"Myself," the Mayor answered.

"Ah!" she cried, "if you----"

But I thought that now I might safely step in. "No, no," I said. "M. le Maire is taking all against me. I can assure you, Madame, I shall be glad to be of service to you. And our roads lie together. If, therefore----"

"I shall be grateful," Madame answered with a delightful little courtesy. "That is, if M. le Maire will let out his poor prisoners. Who, as he now knows, have done nothing worse than sympathise with National Guards."

"I will take it on myself, Madame," M. Flandre said, with vast importance. He had been brought to the desired point. "The case is quite clear. But----" he paused and coughed slightly, "to avoid complications, you had better leave early. When you are gone, I shall know what explanations to give.
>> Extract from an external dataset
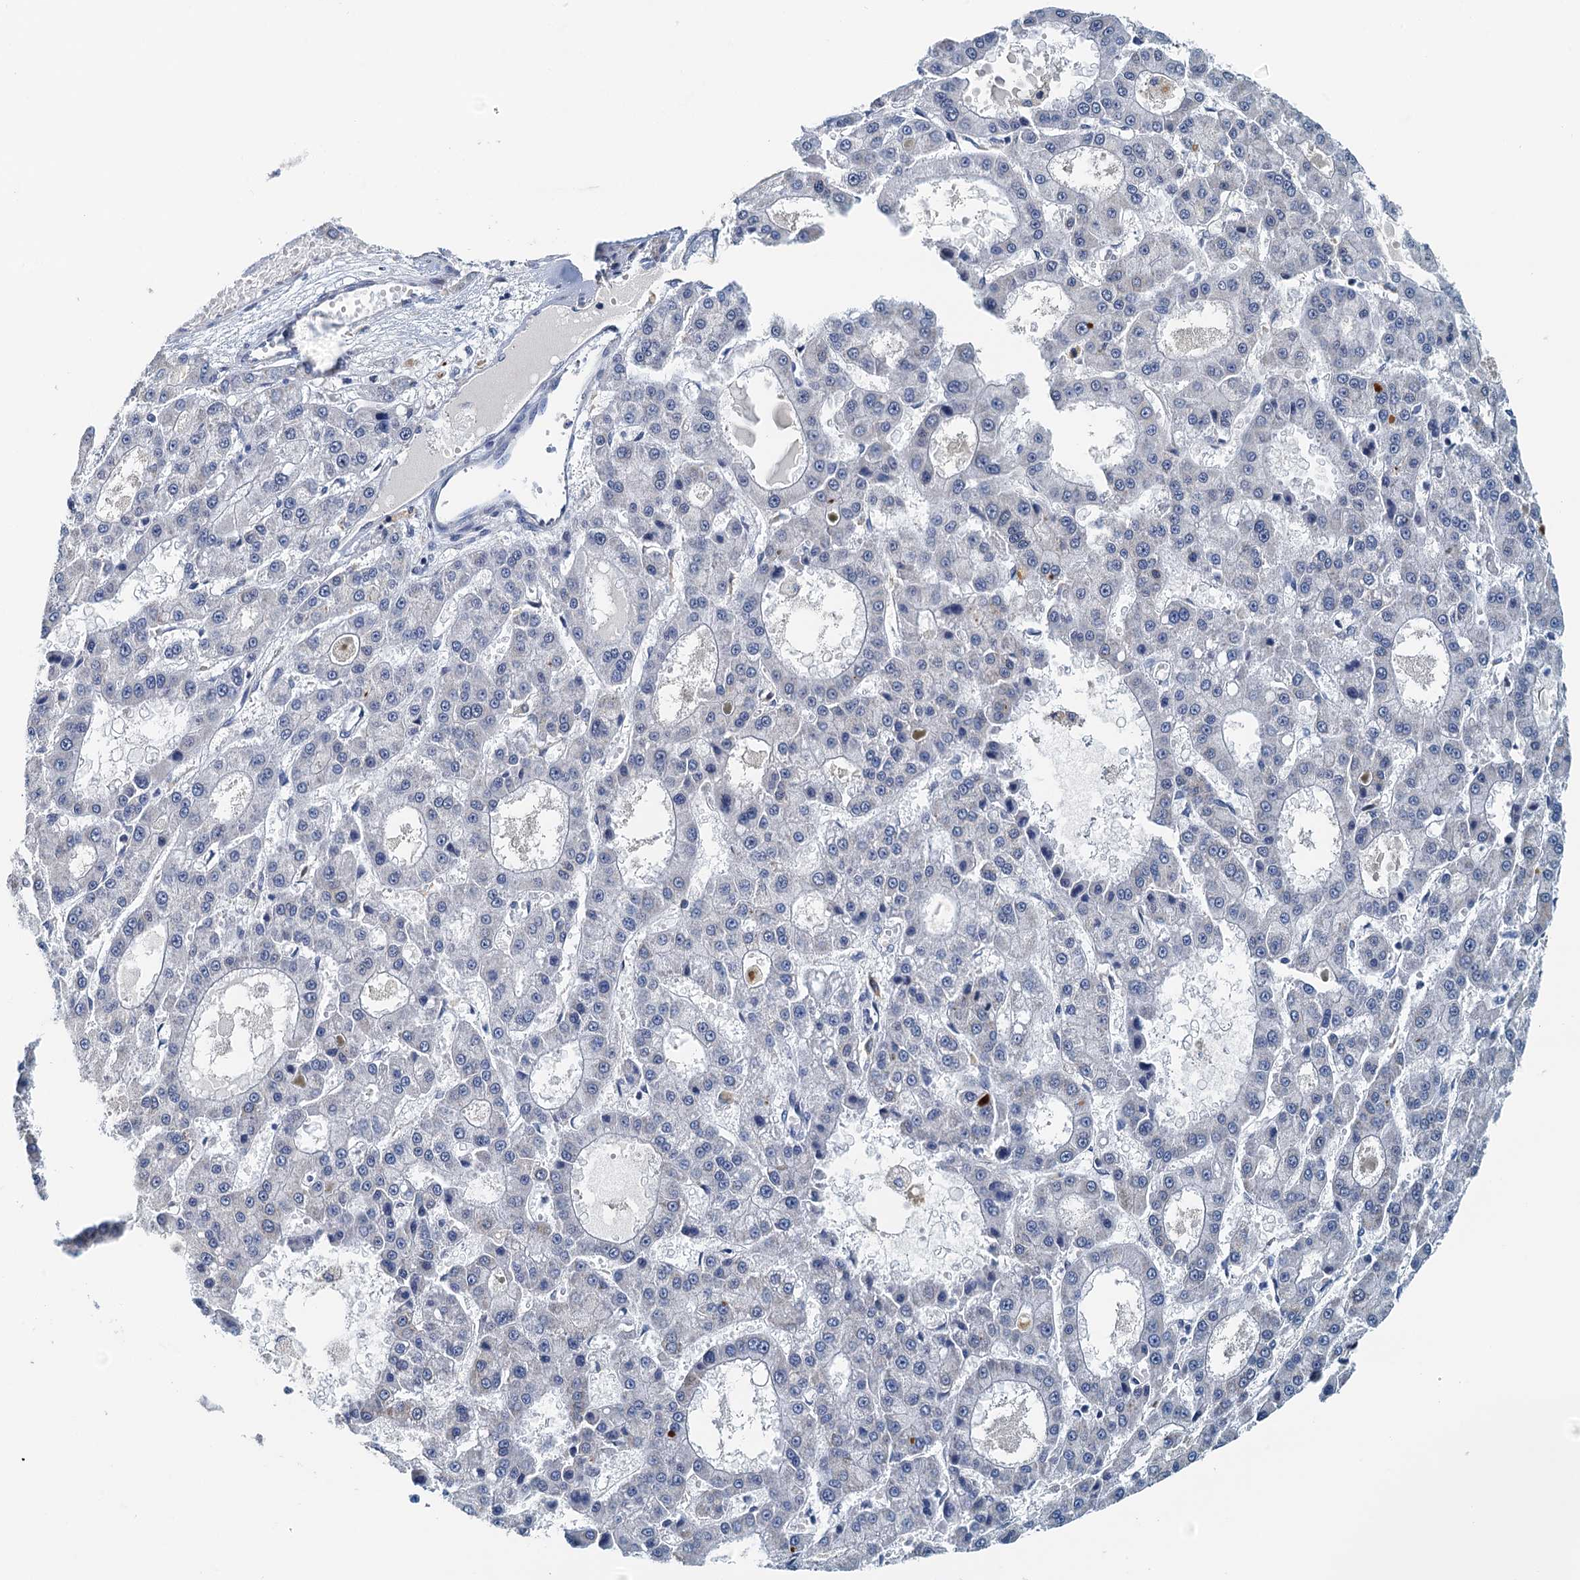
{"staining": {"intensity": "negative", "quantity": "none", "location": "none"}, "tissue": "liver cancer", "cell_type": "Tumor cells", "image_type": "cancer", "snomed": [{"axis": "morphology", "description": "Carcinoma, Hepatocellular, NOS"}, {"axis": "topography", "description": "Liver"}], "caption": "Immunohistochemical staining of human hepatocellular carcinoma (liver) exhibits no significant staining in tumor cells. (IHC, brightfield microscopy, high magnification).", "gene": "DTD1", "patient": {"sex": "male", "age": 70}}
And if you would not object to spending the night here," he continued, looking round him, with a touch of sheepishness, "I think that----"

"We shall mind it less than before," Madame said, with a look and a sigh. "I feel safe since you have been to see us." And she held out a hand that was still white and plump.

The Mayor kissed it.

* * * * *

As I walked, a few minutes later, across the square, picking my steps by the yellow light of M. Flandre's lantern, and at times enveloped in the flying skirt of his cloak--for the good man had his own visions and for a hundred yards together forgot his company--I could have thought all that had passed a dream; so unreal seemed the squalid prison-lodging I had just left, so marvellous the ladies' presence in it, so incredible Mademoiselle's blushing avowal made to my face. But a wheezing clock overhead struck the hour before midnight, and I counted the strokes; a watchman, not far from me, cried, after the old fashion, that it was eleven o'clock and a fine night; and I stumbled over a stone. No, I was not dreaming.

But if I had to stumble then, to persuade myself that I was awake, how was it with me next morning, when, with the first glimmer of light, I walked beside the carriage from the inn to the prison, and saw, before I reached the gloomy door, Madame and Mademoiselle standing shivering under the wall beside it? How was it with me when I held Mademoiselle's hand in mine, as I helped her in, and then followed her in and sat opposite to her--sat opposite to her with the knowledge that I was so to sit for days, that I was to be her fellow-traveller, that we were to go to Nîmes together?